* _Text segment_:
* * * * *

# Family Dairy Starter Herd- North Texas



## Lindafisk (Nov 17, 2004)

One purebred Toggenburg doe currently in milk, born 2009, gave me triplets this year. Very sweet, good on the milk stand, loves attention, giving about 8 cups a day right now but has given more in the past. I have her papers but shes not in my name. Also have the number of the buck she was bred to, so she and her daughter below could be registered in your name.

Her daughter is about four months and is half alpine, half togg. Playful and very pretty, was bottle fed so loves people. 

Also a nigerian dwarf doeling about 5 months old, also bottle fed and very sweet. 

There's also an alpine wether to keep them company. He would be a great pack goat. He loves people and is very gentle. 

Would really like to sell them as a group. They all get along and have been living together. These are family pets and we want them to go to a good home with lots of love.

* * * * *

Saved data entries:
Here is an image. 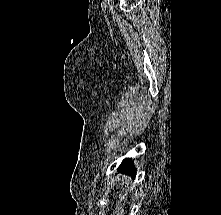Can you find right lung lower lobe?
Wrapping results in <instances>:
<instances>
[{"mask_svg":"<svg viewBox=\"0 0 221 215\" xmlns=\"http://www.w3.org/2000/svg\"><path fill=\"white\" fill-rule=\"evenodd\" d=\"M128 172L132 174L134 177L136 175V169L134 168V164L132 162V159H125L122 164L119 167V172Z\"/></svg>","mask_w":221,"mask_h":215,"instance_id":"right-lung-lower-lobe-1","label":"right lung lower lobe"}]
</instances>
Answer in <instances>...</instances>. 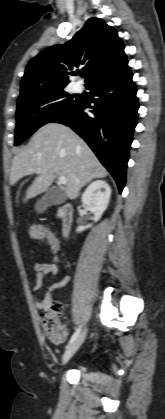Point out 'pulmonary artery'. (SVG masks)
Listing matches in <instances>:
<instances>
[{"instance_id":"pulmonary-artery-1","label":"pulmonary artery","mask_w":165,"mask_h":419,"mask_svg":"<svg viewBox=\"0 0 165 419\" xmlns=\"http://www.w3.org/2000/svg\"><path fill=\"white\" fill-rule=\"evenodd\" d=\"M73 89H74L75 92H80L81 91V86L79 84H77V85L74 86Z\"/></svg>"}]
</instances>
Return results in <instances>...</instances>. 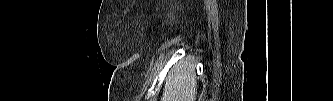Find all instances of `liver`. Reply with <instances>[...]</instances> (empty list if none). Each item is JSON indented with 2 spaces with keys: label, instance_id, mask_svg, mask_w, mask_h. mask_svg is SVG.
Wrapping results in <instances>:
<instances>
[{
  "label": "liver",
  "instance_id": "liver-1",
  "mask_svg": "<svg viewBox=\"0 0 333 101\" xmlns=\"http://www.w3.org/2000/svg\"><path fill=\"white\" fill-rule=\"evenodd\" d=\"M195 64L191 60L181 61L173 67L166 78L162 101H195Z\"/></svg>",
  "mask_w": 333,
  "mask_h": 101
}]
</instances>
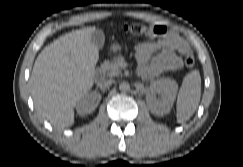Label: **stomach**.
Here are the masks:
<instances>
[{"label": "stomach", "instance_id": "obj_1", "mask_svg": "<svg viewBox=\"0 0 243 167\" xmlns=\"http://www.w3.org/2000/svg\"><path fill=\"white\" fill-rule=\"evenodd\" d=\"M120 49H121V46H120L119 44H117V43L111 45V50H112L113 52H116V51H118V50H120Z\"/></svg>", "mask_w": 243, "mask_h": 167}]
</instances>
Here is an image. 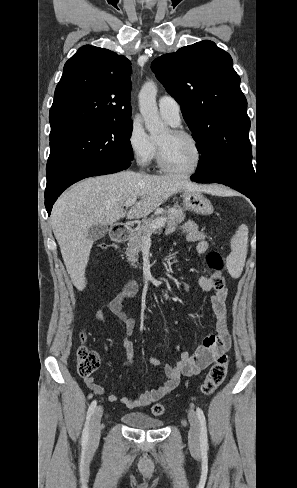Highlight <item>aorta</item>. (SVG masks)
Segmentation results:
<instances>
[{
    "instance_id": "1",
    "label": "aorta",
    "mask_w": 297,
    "mask_h": 488,
    "mask_svg": "<svg viewBox=\"0 0 297 488\" xmlns=\"http://www.w3.org/2000/svg\"><path fill=\"white\" fill-rule=\"evenodd\" d=\"M156 95L157 86L153 81H147L138 95L140 113L151 135H159L166 130V125L158 114Z\"/></svg>"
}]
</instances>
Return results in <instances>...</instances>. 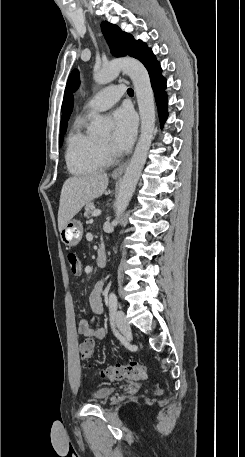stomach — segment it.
<instances>
[{
	"mask_svg": "<svg viewBox=\"0 0 245 457\" xmlns=\"http://www.w3.org/2000/svg\"><path fill=\"white\" fill-rule=\"evenodd\" d=\"M83 237V226L80 220H68L64 229L60 231V239L66 247H76Z\"/></svg>",
	"mask_w": 245,
	"mask_h": 457,
	"instance_id": "obj_1",
	"label": "stomach"
}]
</instances>
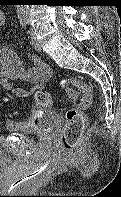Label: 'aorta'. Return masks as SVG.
I'll return each instance as SVG.
<instances>
[{"label":"aorta","instance_id":"762f6f07","mask_svg":"<svg viewBox=\"0 0 121 197\" xmlns=\"http://www.w3.org/2000/svg\"><path fill=\"white\" fill-rule=\"evenodd\" d=\"M17 15L21 20H27L29 17L28 5H17Z\"/></svg>","mask_w":121,"mask_h":197}]
</instances>
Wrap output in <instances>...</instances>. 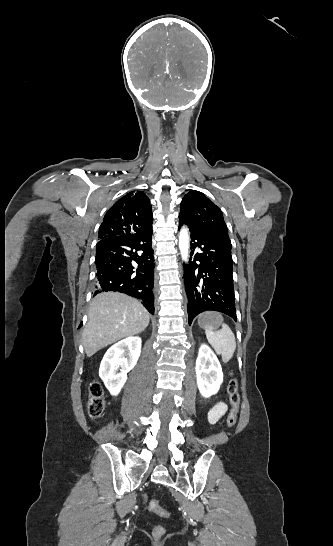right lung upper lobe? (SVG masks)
Here are the masks:
<instances>
[{
    "label": "right lung upper lobe",
    "instance_id": "1",
    "mask_svg": "<svg viewBox=\"0 0 333 546\" xmlns=\"http://www.w3.org/2000/svg\"><path fill=\"white\" fill-rule=\"evenodd\" d=\"M152 206L142 191H131L120 198L105 214L98 239L133 236L152 228Z\"/></svg>",
    "mask_w": 333,
    "mask_h": 546
}]
</instances>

* * * * *

* _The tasks_:
- A) List every goat offered for sale in the goat sale listing.
- B) Return the part of the goat sale listing that opens with the words containing "# Family Dairy" and closes with "in your name.".

* _Task-by-task answers_:
- A)
- A purebred Toggenburg doe currently in milk, born 2009
- Her daughter, about four months old, half Alpine and half Toggenburg
- A Nigerian Dwarf doeling, about 5 months old
- An Alpine wether

- B)
# Family Dairy Starter Herd- North Texas



## Lindafisk (Nov 17, 2004)

One purebred Toggenburg doe currently in milk, born 2009, gave me triplets this year. Very sweet, good on the milk stand, loves attention, giving about 8 cups a day right now but has given more in the past. I have her papers but shes not in my name. Also have the number of the buck she was bred to, so she and her daughter below could be registered in your name.